Getting around your projects with BASH
Published by emacstheviking on Fri, 04/08/2011 - 08:19
I just realised this might be useful to people who like me, as soon as they open a shell window (I use Ubuntu) they then have to remember where each project is. I am a pretty organised developer, I have cron and s3cmd backing up to S3 every night, I use GIT and / or subversion, Emacs for *everything* and all in all life is good. Except... I can never remember where the hell anything is especially on a Friday. Yes, I wrote this on a Friday!
In the end I used bash (a very useful thing, might really catch on one day) to create in my home folder a whole bunch of files called goXXX, for example :-
#!/bin/bash cd /var/www/project-name/$*
That's a small one, sometimes the paths can be much longer as I use meaningful names based on the client so it could be spelled wrong a few times before I get it right. This way of course, BASH takes all the guessing out of it as all I have to remember is . goXYZ or whatever. Note that there is a dot which is bash shorthand notation for the source command. When you execute a bash script it cannot change the directory permanently; once its over you are back where you ran the script from, therefore to change the folder/path for real use the source command... it is as though you had typed the contents of the file from the keyboard, hence it will change directory.

Stored data ::
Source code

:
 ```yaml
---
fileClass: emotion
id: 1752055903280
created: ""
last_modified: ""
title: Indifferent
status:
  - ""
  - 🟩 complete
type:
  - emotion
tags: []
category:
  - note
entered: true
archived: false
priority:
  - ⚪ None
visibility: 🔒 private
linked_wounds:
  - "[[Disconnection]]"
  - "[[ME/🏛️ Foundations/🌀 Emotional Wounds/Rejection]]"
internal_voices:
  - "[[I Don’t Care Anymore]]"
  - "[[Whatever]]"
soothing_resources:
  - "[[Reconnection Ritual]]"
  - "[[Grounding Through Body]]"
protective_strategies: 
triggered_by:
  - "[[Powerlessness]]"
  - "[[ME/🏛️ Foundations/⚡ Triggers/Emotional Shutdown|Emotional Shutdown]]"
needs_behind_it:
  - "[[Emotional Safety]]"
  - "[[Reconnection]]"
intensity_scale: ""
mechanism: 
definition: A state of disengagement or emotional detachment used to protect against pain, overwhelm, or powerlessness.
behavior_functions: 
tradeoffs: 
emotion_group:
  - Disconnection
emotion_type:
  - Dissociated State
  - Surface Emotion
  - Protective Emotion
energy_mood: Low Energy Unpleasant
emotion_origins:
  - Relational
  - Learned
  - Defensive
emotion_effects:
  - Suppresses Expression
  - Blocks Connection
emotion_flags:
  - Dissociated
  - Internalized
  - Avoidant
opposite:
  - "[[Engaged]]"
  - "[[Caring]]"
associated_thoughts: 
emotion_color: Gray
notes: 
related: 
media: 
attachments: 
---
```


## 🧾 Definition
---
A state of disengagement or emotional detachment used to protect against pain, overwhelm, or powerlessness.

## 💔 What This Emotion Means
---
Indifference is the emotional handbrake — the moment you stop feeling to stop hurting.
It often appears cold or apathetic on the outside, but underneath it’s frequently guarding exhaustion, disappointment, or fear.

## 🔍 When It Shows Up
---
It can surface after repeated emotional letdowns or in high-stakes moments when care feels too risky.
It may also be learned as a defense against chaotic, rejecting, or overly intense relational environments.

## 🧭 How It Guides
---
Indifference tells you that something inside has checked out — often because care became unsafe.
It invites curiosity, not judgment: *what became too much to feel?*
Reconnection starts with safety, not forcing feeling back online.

Task objective :: Pick up the post on moving between projects with BASH and continue it from its last sentence. The material plays no part in what is asked here.

Expected answer ::
The dodge...
The dodge is putting the $* on the end of the directory name in the script. $* means 'everything from the command line except the program name as you typed it', the concatenation of the remaining arguments. So what!? Well what if you wanted to move into a specific module folder at the same time, here's how ...
$ . goXYZ sites/all/modules/eric $ pwd $ /var/www/project-name/sites/all/modules/eric
I love BASH, I used to write Solaris applications with nothing but that fifteen years ago, well, it might have been zsh or sh but you get it!